**TASK DESCRIPTION**
Copy out the lines below, replacing each occurrence of "chart" with "graph" and keeping everything else unchanged.

*** Block opens ***

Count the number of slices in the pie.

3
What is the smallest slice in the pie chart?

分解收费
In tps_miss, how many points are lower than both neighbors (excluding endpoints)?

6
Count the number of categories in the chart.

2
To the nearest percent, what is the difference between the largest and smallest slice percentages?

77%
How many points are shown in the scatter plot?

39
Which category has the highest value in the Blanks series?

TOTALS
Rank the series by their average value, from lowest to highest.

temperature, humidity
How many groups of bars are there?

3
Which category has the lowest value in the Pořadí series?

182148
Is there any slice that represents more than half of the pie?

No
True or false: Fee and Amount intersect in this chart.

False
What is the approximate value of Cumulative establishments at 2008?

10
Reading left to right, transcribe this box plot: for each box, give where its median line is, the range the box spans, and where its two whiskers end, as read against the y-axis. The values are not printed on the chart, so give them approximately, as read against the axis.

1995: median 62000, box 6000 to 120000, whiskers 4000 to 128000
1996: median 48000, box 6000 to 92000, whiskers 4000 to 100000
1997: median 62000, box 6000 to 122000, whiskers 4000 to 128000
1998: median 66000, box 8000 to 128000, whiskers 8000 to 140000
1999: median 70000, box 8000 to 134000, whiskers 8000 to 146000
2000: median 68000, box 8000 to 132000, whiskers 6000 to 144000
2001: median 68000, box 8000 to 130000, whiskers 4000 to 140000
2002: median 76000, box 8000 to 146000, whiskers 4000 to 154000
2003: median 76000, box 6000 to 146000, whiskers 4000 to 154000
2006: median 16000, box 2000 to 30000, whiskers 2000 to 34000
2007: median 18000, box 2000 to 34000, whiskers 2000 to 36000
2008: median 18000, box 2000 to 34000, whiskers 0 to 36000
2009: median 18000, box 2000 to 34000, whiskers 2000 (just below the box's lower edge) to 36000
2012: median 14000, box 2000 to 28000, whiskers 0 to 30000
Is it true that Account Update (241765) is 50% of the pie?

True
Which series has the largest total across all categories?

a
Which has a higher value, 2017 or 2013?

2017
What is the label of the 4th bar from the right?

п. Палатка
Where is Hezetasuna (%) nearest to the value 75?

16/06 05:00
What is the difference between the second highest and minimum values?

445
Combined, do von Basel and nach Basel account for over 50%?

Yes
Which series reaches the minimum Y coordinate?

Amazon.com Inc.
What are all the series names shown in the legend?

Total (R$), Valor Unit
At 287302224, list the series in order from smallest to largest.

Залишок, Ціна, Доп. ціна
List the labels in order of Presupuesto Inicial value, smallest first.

*** Block closes ***

**OUTPUT BELOW**
Count the number of slices in the pie.

3
What is the smallest slice in the pie graph?

分解收费
In tps_miss, how many points are lower than both neighbors (excluding endpoints)?

6
Count the number of categories in the graph.

2
To the nearest percent, what is the difference between the largest and smallest slice percentages?

77%
How many points are shown in the scatter plot?

39
Which category has the highest value in the Blanks series?

TOTALS
Rank the series by their average value, from lowest to highest.

temperature, humidity
How many groups of bars are there?

3
Which category has the lowest value in the Pořadí series?

182148
Is there any slice that represents more than half of the pie?

No
True or false: Fee and Amount intersect in this graph.

False
What is the approximate value of Cumulative establishments at 2008?

10
Reading left to right, transcribe this box plot: for each box, give where its median line is, the range the box spans, and where its two whiskers end, as read against the y-axis. The values are not printed on the graph, so give them approximately, as read against the axis.

1995: median 62000, box 6000 to 120000, whiskers 4000 to 128000
1996: median 48000, box 6000 to 92000, whiskers 4000 to 100000
1997: median 62000, box 6000 to 122000, whiskers 4000 to 128000
1998: median 66000, box 8000 to 128000, whiskers 8000 to 140000
1999: median 70000, box 8000 to 134000, whiskers 8000 to 146000
2000: median 68000, box 8000 to 132000, whiskers 6000 to 144000
2001: median 68000, box 8000 to 130000, whiskers 4000 to 140000
2002: median 76000, box 8000 to 146000, whiskers 4000 to 154000
2003: median 76000, box 6000 to 146000, whiskers 4000 to 154000
2006: median 16000, box 2000 to 30000, whiskers 2000 to 34000
2007: median 18000, box 2000 to 34000, whiskers 2000 to 36000
2008: median 18000, box 2000 to 34000, whiskers 0 to 36000
2009: median 18000, box 2000 to 34000, whiskers 2000 (just below the box's lower edge) to 36000
2012: median 14000, box 2000 to 28000, whiskers 0 to 30000
Is it true that Account Update (241765) is 50% of the pie?

True
Which series has the largest total across all categories?

a
Which has a higher value, 2017 or 2013?

2017
What is the label of the 4th bar from the right?

п. Палатка
Where is Hezetasuna (%) nearest to the value 75?

16/06 05:00
What is the difference between the second highest and minimum values?

445
Combined, do von Basel and nach Basel account for over 50%?

Yes
Which series reaches the minimum Y coordinate?

Amazon.com Inc.
What are all the series names shown in the legend?

Total (R$), Valor Unit
At 287302224, list the series in order from smallest to largest.

Залишок, Ціна, Доп. ціна
List the labels in order of Presupuesto Inicial value, smallest first.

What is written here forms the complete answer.